2. Privasi dan kerahasiaan
Teknologi kecerdasan buatan memerlukan akses data dan informasi untuk memberikan hasil analisis. Data dan informasi yang tersimpan dapat melanggar perlindungan privasi dan kerahasiaan suatu entitas.
3. Disinformasi, toxicity dan ancaman berbasis siber
Kemampuan Al mengolah informasi dalam bentuk lain berupa gambar dan/atau video yang seolah nyata, sehingga dapat menimbulkan disinformasi, lingkungan yang toxic atau merugikan, dan ancaman siber.
4. Tantangan perlindungan hak cipta
Akses terhadap informasi dan data oleh Al berpotensi melanggar hak cipta pihak lain. Pembuatan karya derivatif dari ciptaan milik pihak lain tanpa izin merupakan pelanggaran hak cipta.
5. 'Warisan' bias dalam implementasi AI
Informasi dan data yang diproses oleh teknologi Al merupakan buatan manusia dalam hal ini jurnalis, sehingga memiliki bias.
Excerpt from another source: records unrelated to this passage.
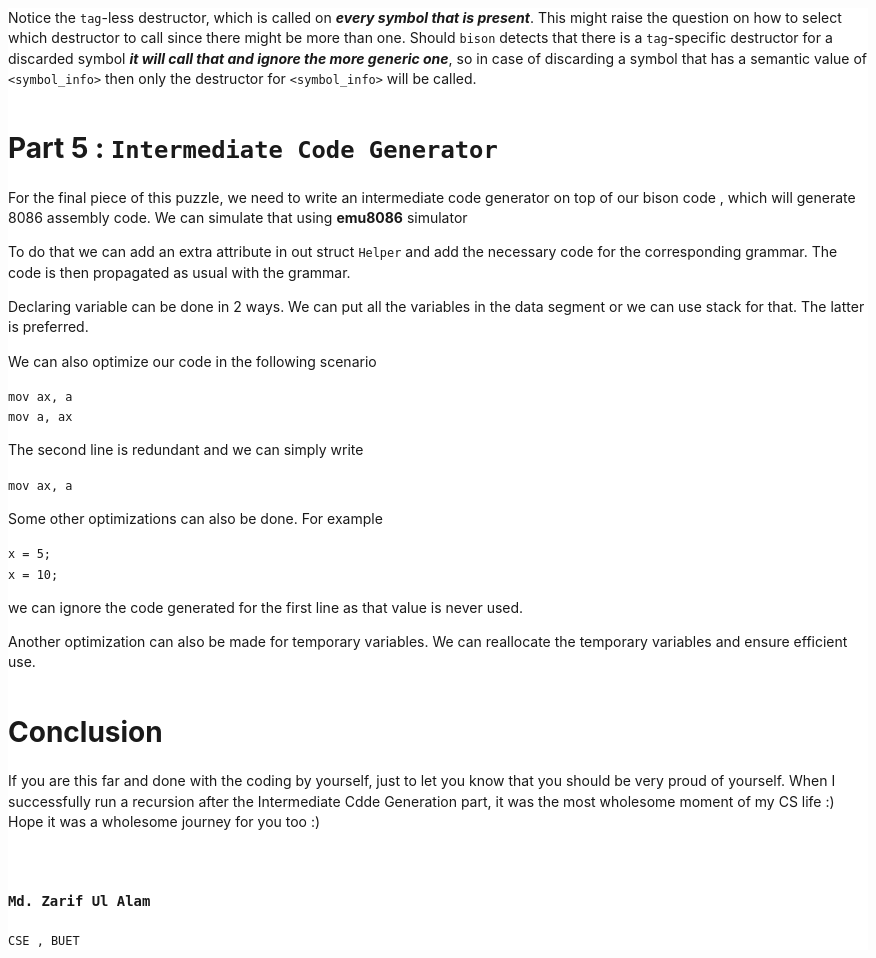 Notice the `tag`-less destructor, which is called on _**every symbol that is present**_. This might raise the question on how to select which destructor to call since there might be more than one. Should `bison` detects that there is a `tag`-specific destructor for a discarded symbol _**it will call that and ignore the more generic one**_, so in case of discarding a symbol that has a semantic value of `<symbol_info>` then only the destructor for `<symbol_info>` will be called.

# Part 5 : **`Intermediate Code Generator`**

For the final piece of this puzzle, we need to write an intermediate code generator on top of our bison code , which will generate 8086 assembly code. We can simulate that using **emu8086** simulator

To do that we can add an extra attribute in out struct `Helper` and add the necessary code for the corresponding grammar. The code is then propagated as usual with the grammar.

Declaring variable can be done in 2 ways. We can put all the variables in the data segment or we can use stack for that. The latter is preferred. 

We can also optimize our code in the following scenario

```
mov ax, a
mov a, ax
```

The second line is redundant and we can simply write

```
mov ax, a
```

Some other optimizations can also be done. For example

```
x = 5;
x = 10;
```
we can ignore the code generated for the first line as that value is never used.

Another optimization can also be made for temporary variables. We can reallocate the temporary variables and ensure efficient use. 

# Conclusion

If you are this far and done with the coding by yourself, just to let you know that you should be very proud of yourself. When I successfully run a recursion after the Intermediate Cdde Generation part, it was the most wholesome moment of my CS life :) Hope it was a wholesome journey for you too :)

&nbsp;


### **`Md. Zarif Ul Alam`**
`CSE , BUET`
Akibatnya hasil olahan informasi dan data Al juga berpotensi mengandung bias bahkan bersifat diskriminatif.
6. Pemahaman nilai kemanusiaan dan tantangan perintah
Al memerlukan kemampuan menerjemahkan perintah pengguna, supaya dapat bermanfaat secara produktif. Selain pemberian perintah yang jelas, batasan bantuan Al yang bersifat harmless dan helpfull perlu diatur.
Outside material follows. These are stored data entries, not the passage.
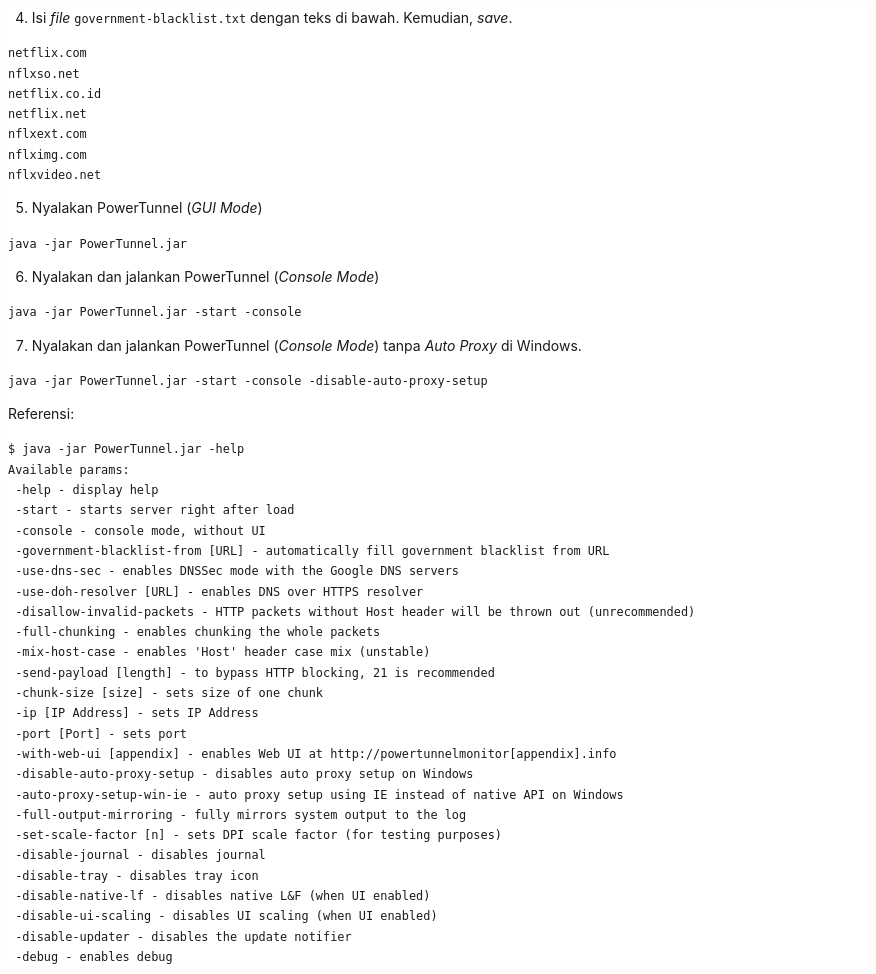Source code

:4. Isi _file_ ```government-blacklist.txt``` dengan teks di bawah. Kemudian, _save_.
```
netflix.com
nflxso.net
netflix.co.id
netflix.net
nflxext.com
nflximg.com
nflxvideo.net
```

5. Nyalakan PowerTunnel (_GUI Mode_)
```
java -jar PowerTunnel.jar
```

6. Nyalakan dan jalankan PowerTunnel (_Console Mode_)
```
java -jar PowerTunnel.jar -start -console
```

7. Nyalakan dan jalankan PowerTunnel (_Console Mode_) tanpa _Auto Proxy_ di Windows.
```
java -jar PowerTunnel.jar -start -console -disable-auto-proxy-setup
```

Referensi:
```
$ java -jar PowerTunnel.jar -help
Available params:
 -help - display help
 -start - starts server right after load
 -console - console mode, without UI
 -government-blacklist-from [URL] - automatically fill government blacklist from URL
 -use-dns-sec - enables DNSSec mode with the Google DNS servers
 -use-doh-resolver [URL] - enables DNS over HTTPS resolver
 -disallow-invalid-packets - HTTP packets without Host header will be thrown out (unrecommended)
 -full-chunking - enables chunking the whole packets
 -mix-host-case - enables 'Host' header case mix (unstable)
 -send-payload [length] - to bypass HTTP blocking, 21 is recommended
 -chunk-size [size] - sets size of one chunk
 -ip [IP Address] - sets IP Address
 -port [Port] - sets port
 -with-web-ui [appendix] - enables Web UI at http://powertunnelmonitor[appendix].info
 -disable-auto-proxy-setup - disables auto proxy setup on Windows
 -auto-proxy-setup-win-ie - auto proxy setup using IE instead of native API on Windows
 -full-output-mirroring - fully mirrors system output to the log
 -set-scale-factor [n] - sets DPI scale factor (for testing purposes)
 -disable-journal - disables journal
 -disable-tray - disables tray icon
 -disable-native-lf - disables native L&F (when UI enabled)
 -disable-ui-scaling - disables UI scaling (when UI enabled)
 -disable-updater - disables the update notifier
 -debug - enables debug
```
Ketua umum Asosiasi Media Siber Indonesia atau AMSI Wenseslaus manggut juga menyoroti adanya pelanggaran hak cipta atas konten-konten karya jurnalistik.
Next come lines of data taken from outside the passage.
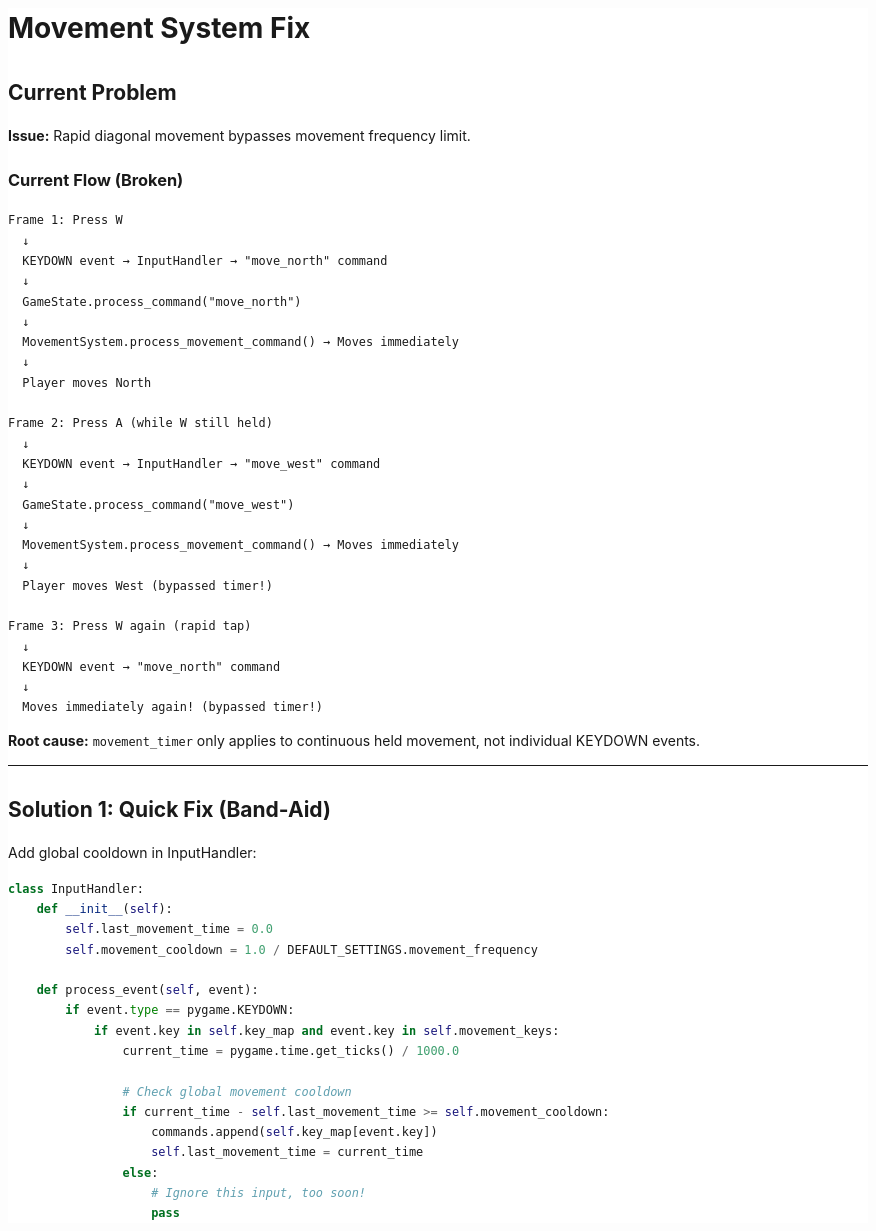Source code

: # Movement System Fix

## Current Problem

**Issue:** Rapid diagonal movement bypasses movement frequency limit.

### Current Flow (Broken)
```
Frame 1: Press W
  ↓
  KEYDOWN event → InputHandler → "move_north" command
  ↓
  GameState.process_command("move_north")
  ↓
  MovementSystem.process_movement_command() → Moves immediately
  ↓
  Player moves North

Frame 2: Press A (while W still held)
  ↓
  KEYDOWN event → InputHandler → "move_west" command
  ↓
  GameState.process_command("move_west")
  ↓
  MovementSystem.process_movement_command() → Moves immediately
  ↓
  Player moves West (bypassed timer!)

Frame 3: Press W again (rapid tap)
  ↓
  KEYDOWN event → "move_north" command
  ↓
  Moves immediately again! (bypassed timer!)
```

**Root cause:** `movement_timer` only applies to continuous held movement, not individual KEYDOWN events.

---

## Solution 1: Quick Fix (Band-Aid)

Add global cooldown in InputHandler:

```python
class InputHandler:
    def __init__(self):
        self.last_movement_time = 0.0
        self.movement_cooldown = 1.0 / DEFAULT_SETTINGS.movement_frequency

    def process_event(self, event):
        if event.type == pygame.KEYDOWN:
            if event.key in self.key_map and event.key in self.movement_keys:
                current_time = pygame.time.get_ticks() / 1000.0

                # Check global movement cooldown
                if current_time - self.last_movement_time >= self.movement_cooldown:
                    commands.append(self.key_map[event.key])
                    self.last_movement_time = current_time
                else:
                    # Ignore this input, too soon!
                    pass
```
“AMSI sangat mendorong Publisher Rights ini sebetulnya. Sebelum dia kehilangan relevansinya,” ujar Wenseslaus.
Sebelumnya, AMSI, Aliansi Jurnalis Independen (AJI), Ikatan Jurnalis Televisi Indonesia (IJTI), dan Indonesian Digital Association (IDA) meminta Presiden Joko Widodo mengkaji lagi isi Rancangan Peraturan Presiden tentang Tanggung Jawab Platform Digital untuk Jurnalisme yang Berkualitas.
Hal itu karena beberapa poin dalam rancangan payung hukum tersebut belum disepakati seluruh pemangku kepentingan industri media. Wenseslaus mengatakan substansi Perpres ini, seharusnya tak lepas dari usaha memperbaiki industri jurnalisme Indonesia. Namun ia mengingatkan agar platform digital perlu dilibatkan.